### [Coordinate-based object records]
+ + + + +
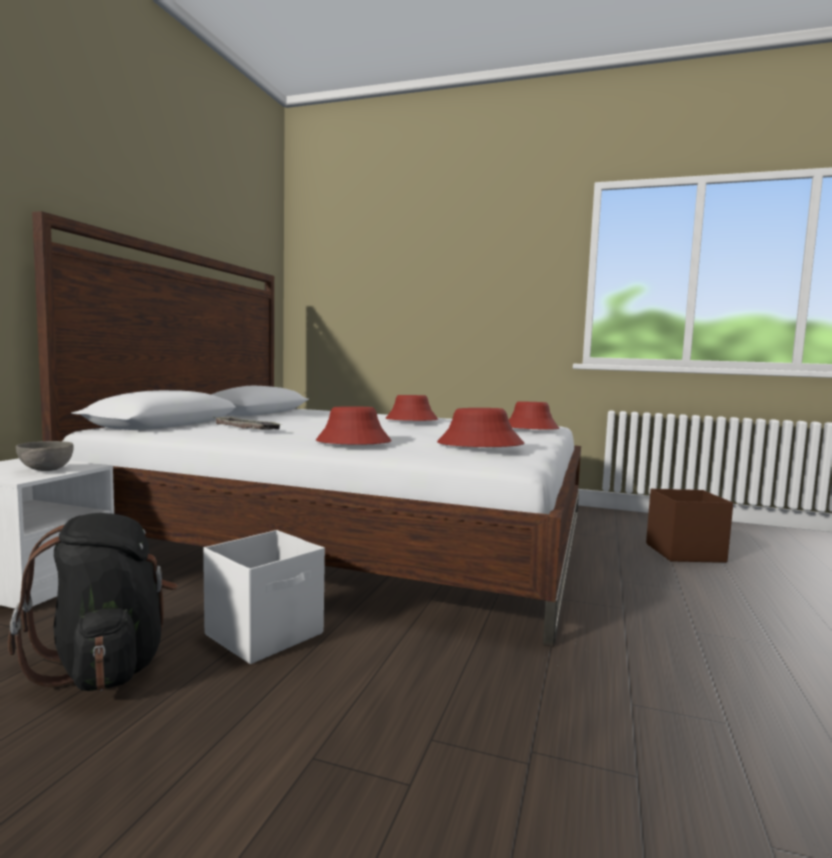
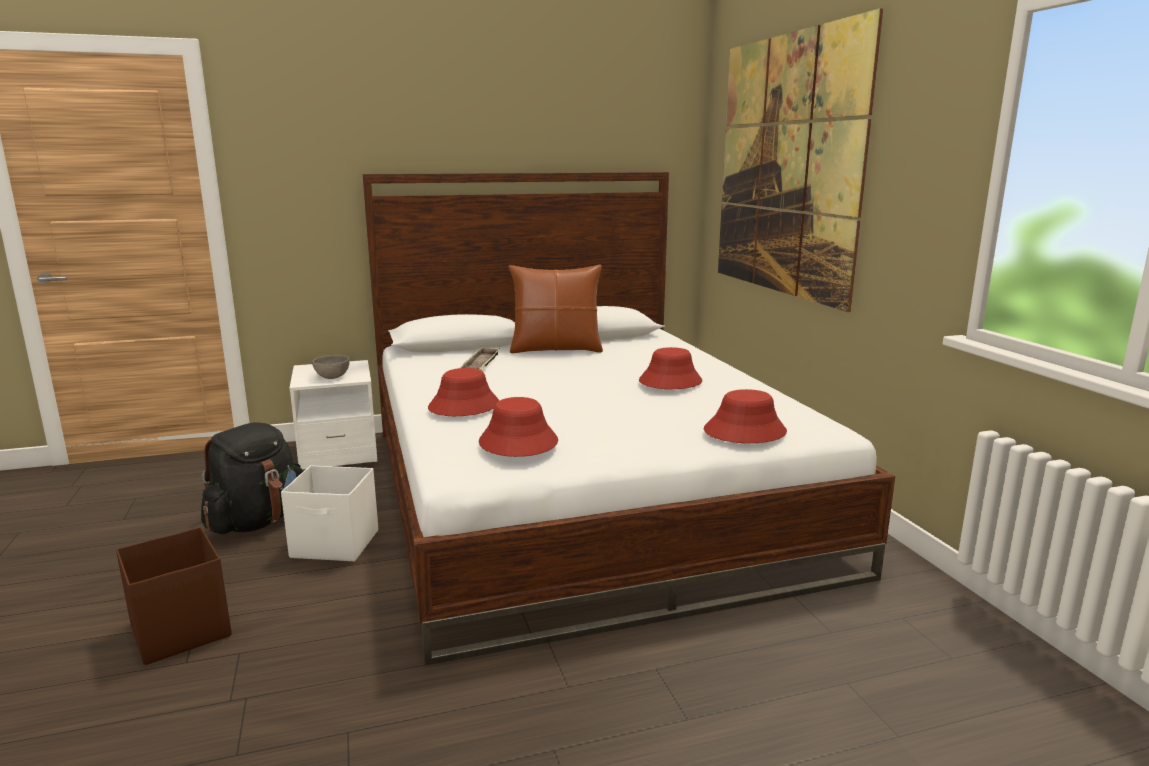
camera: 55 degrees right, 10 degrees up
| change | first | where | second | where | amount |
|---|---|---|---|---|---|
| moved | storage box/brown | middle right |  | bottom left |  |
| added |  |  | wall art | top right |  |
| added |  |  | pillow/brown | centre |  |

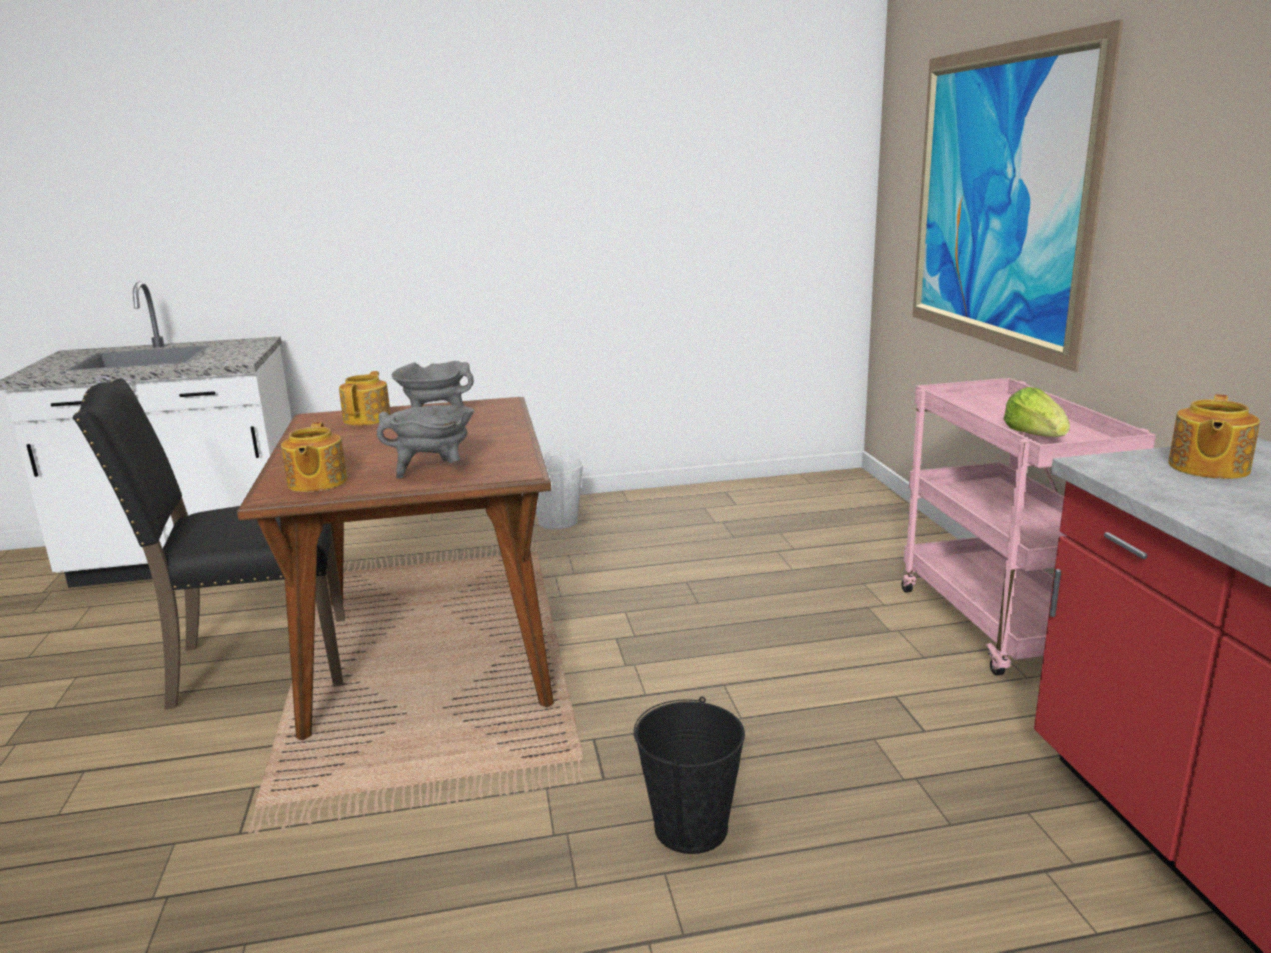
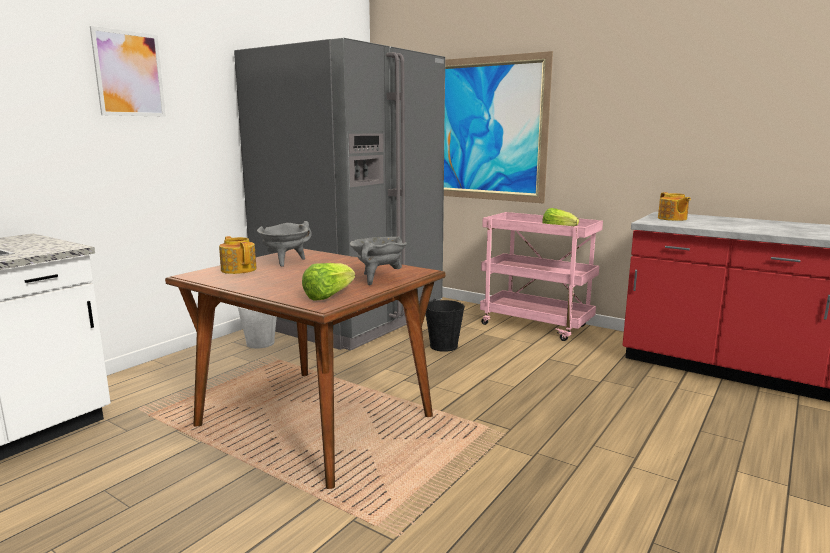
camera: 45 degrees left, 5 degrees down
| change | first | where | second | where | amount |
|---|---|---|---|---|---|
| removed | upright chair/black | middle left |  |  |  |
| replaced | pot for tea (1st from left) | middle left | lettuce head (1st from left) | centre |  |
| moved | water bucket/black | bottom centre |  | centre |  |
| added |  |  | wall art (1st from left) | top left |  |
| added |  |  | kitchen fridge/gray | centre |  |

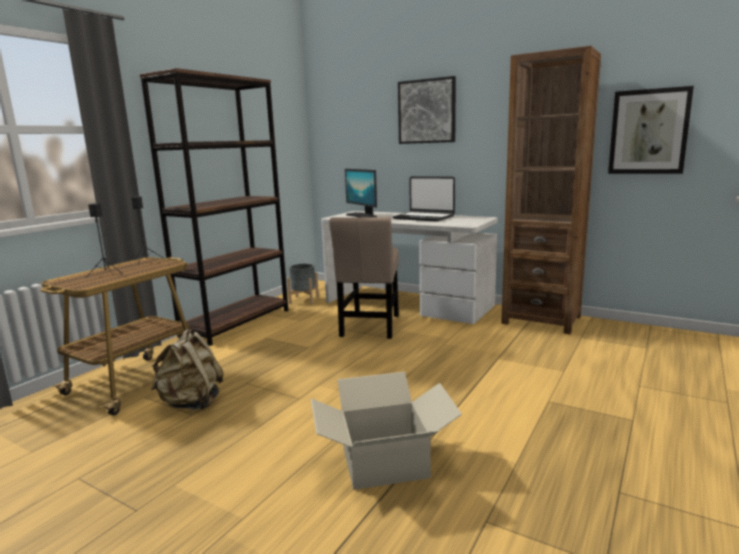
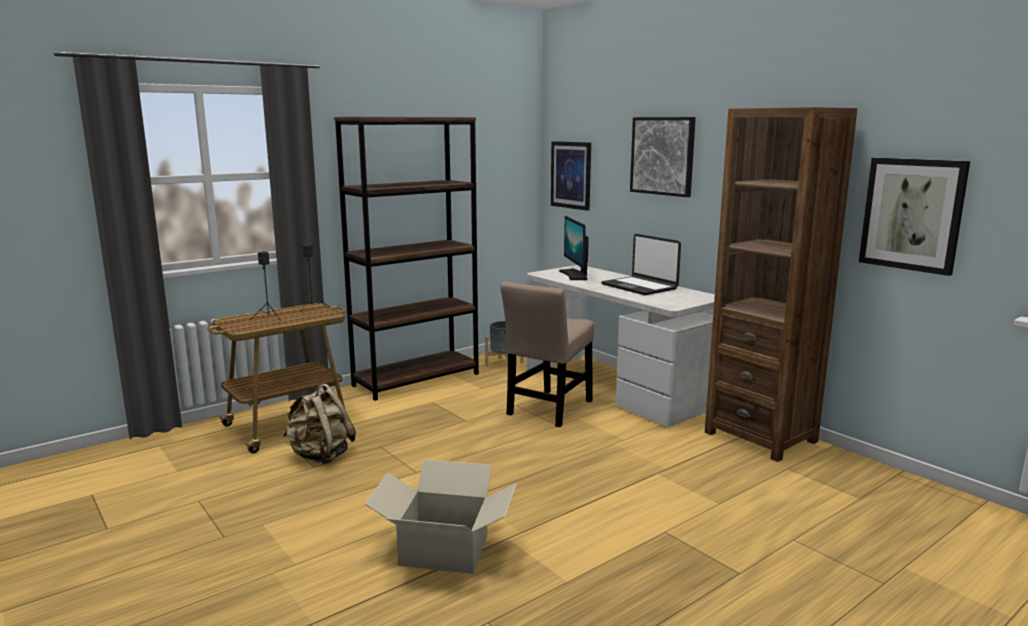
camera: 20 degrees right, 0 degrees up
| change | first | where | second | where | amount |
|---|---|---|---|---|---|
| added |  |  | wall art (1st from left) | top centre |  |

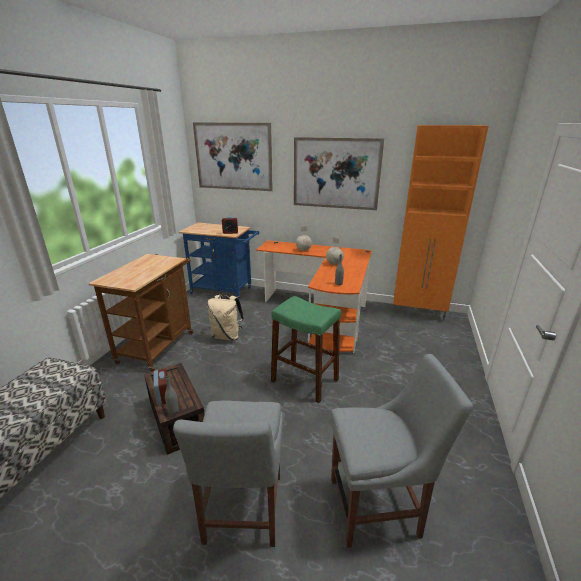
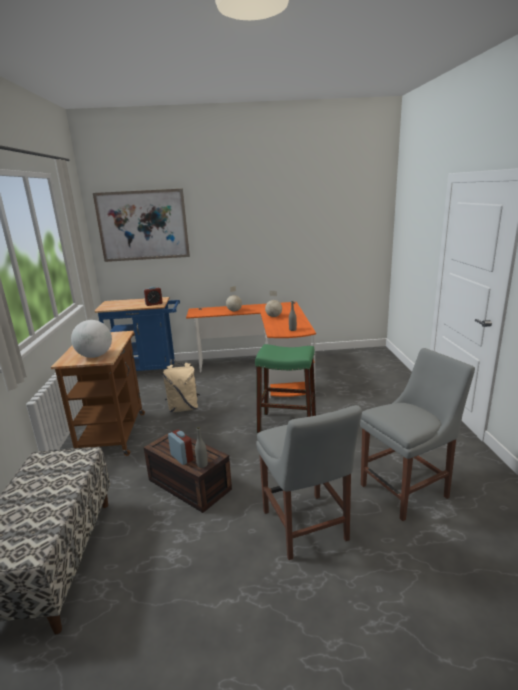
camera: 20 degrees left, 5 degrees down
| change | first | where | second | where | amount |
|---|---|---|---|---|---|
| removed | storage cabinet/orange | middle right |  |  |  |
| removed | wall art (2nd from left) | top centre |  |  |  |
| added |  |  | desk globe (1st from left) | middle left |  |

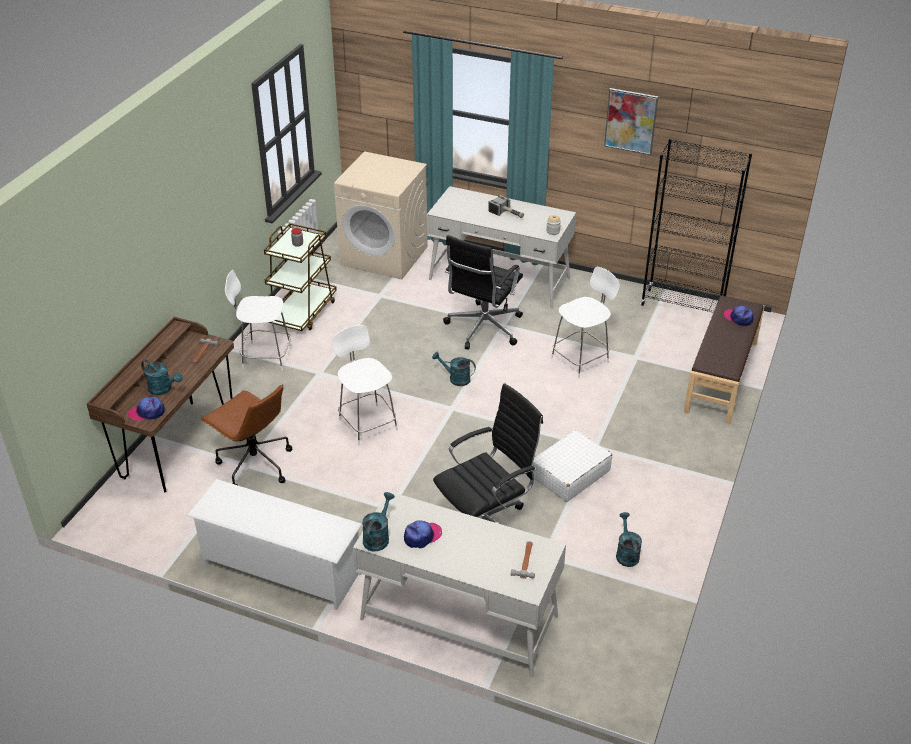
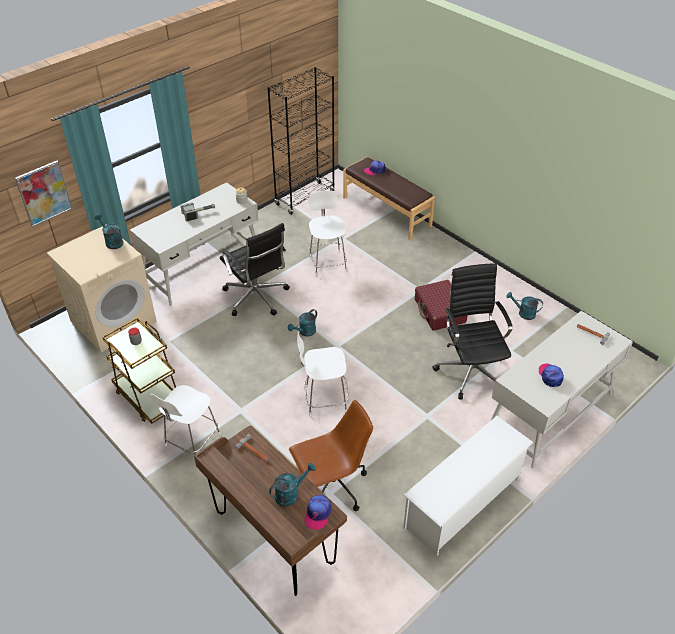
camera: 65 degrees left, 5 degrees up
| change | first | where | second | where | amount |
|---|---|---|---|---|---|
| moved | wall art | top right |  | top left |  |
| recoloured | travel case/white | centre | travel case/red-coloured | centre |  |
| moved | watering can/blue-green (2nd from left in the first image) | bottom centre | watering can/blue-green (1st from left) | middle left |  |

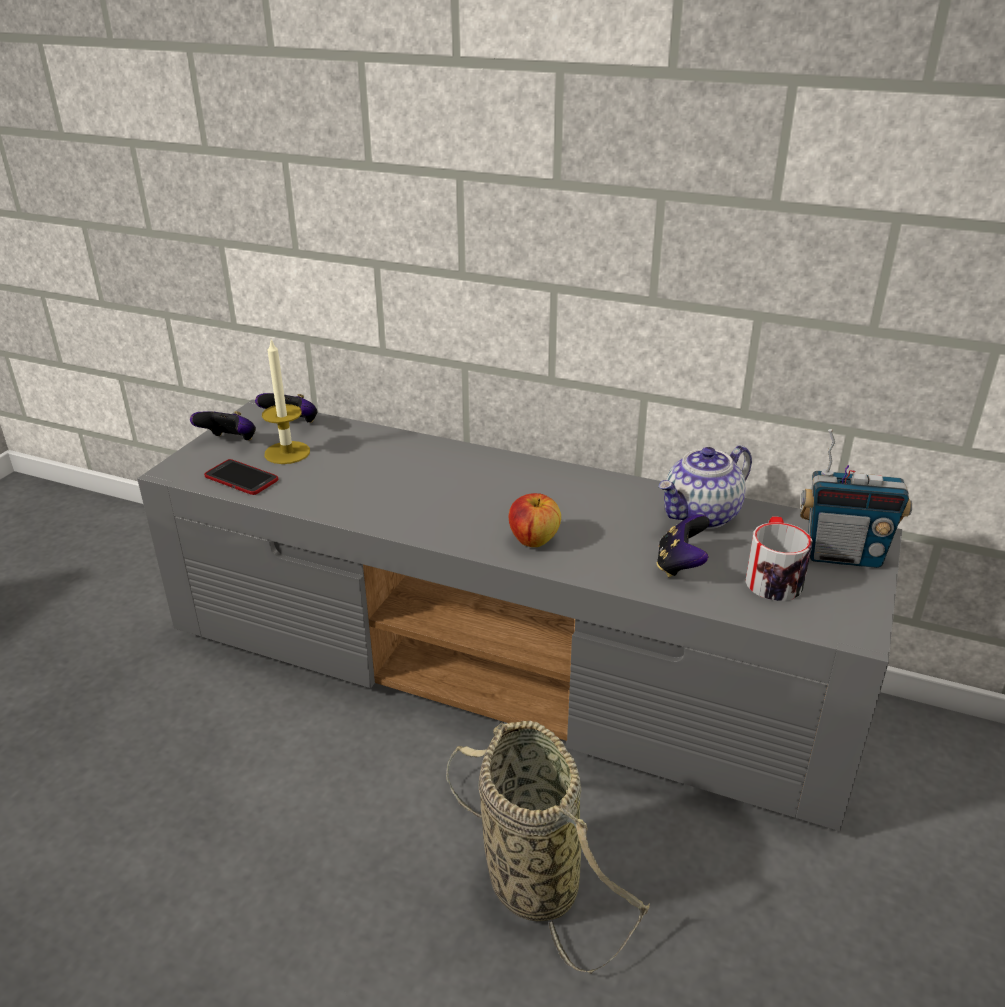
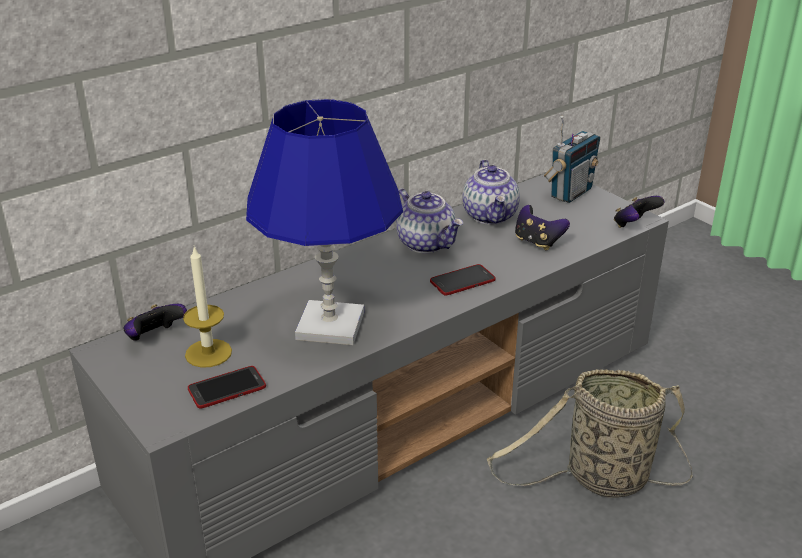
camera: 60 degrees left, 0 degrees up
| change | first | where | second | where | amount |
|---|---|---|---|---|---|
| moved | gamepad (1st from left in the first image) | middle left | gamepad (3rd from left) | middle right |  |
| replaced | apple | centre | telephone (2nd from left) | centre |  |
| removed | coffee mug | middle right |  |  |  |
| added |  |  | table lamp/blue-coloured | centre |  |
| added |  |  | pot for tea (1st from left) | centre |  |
+ + + + +
### [WORK ORDER]
The entries are to be restated word for word, with pictures omitted.

### [REPLY TO THE EXERCISE]
camera: 55 degrees right, 10 degrees up
| change | first | where | second | where | amount |
|---|---|---|---|---|---|
| moved | storage box/brown | middle right |  | bottom left |  |
| added |  |  | wall art | top right |  |
| added |  |  | pillow/brown | centre |  |

camera: 45 degrees left, 5 degrees down
| change | first | where | second | where | amount |
|---|---|---|---|---|---|
| removed | upright chair/black | middle left |  |  |  |
| replaced | pot for tea (1st from left) | middle left | lettuce head (1st from left) | centre |  |
| moved | water bucket/black | bottom centre |  | centre |  |
| added |  |  | wall art (1st from left) | top left |  |
| added |  |  | kitchen fridge/gray | centre |  |

camera: 20 degrees right, 0 degrees up
| change | first | where | second | where | amount |
|---|---|---|---|---|---|
| added |  |  | wall art (1st from left) | top centre |  |

camera: 20 degrees left, 5 degrees down
| change | first | where | second | where | amount |
|---|---|---|---|---|---|
| removed | storage cabinet/orange | middle right |  |  |  |
| removed | wall art (2nd from left) | top centre |  |  |  |
| added |  |  | desk globe (1st from left) | middle left |  |

camera: 65 degrees left, 5 degrees up
| change | first | where | second | where | amount |
|---|---|---|---|---|---|
| moved | wall art | top right |  | top left |  |
| recoloured | travel case/white | centre | travel case/red-coloured | centre |  |
| moved | watering can/blue-green (2nd from left in the first image) | bottom centre | watering can/blue-green (1st from left) | middle left |  |

camera: 60 degrees left, 0 degrees up
| change | first | where | second | where | amount |
|---|---|---|---|---|---|
| moved | gamepad (1st from left in the first image) | middle left | gamepad (3rd from left) | middle right |  |
| replaced | apple | centre | telephone (2nd from left) | centre |  |
| removed | coffee mug | middle right |  |  |  |
| added |  |  | table lamp/blue-coloured | centre |  |
| added |  |  | pot for tea (1st from left) | centre |  |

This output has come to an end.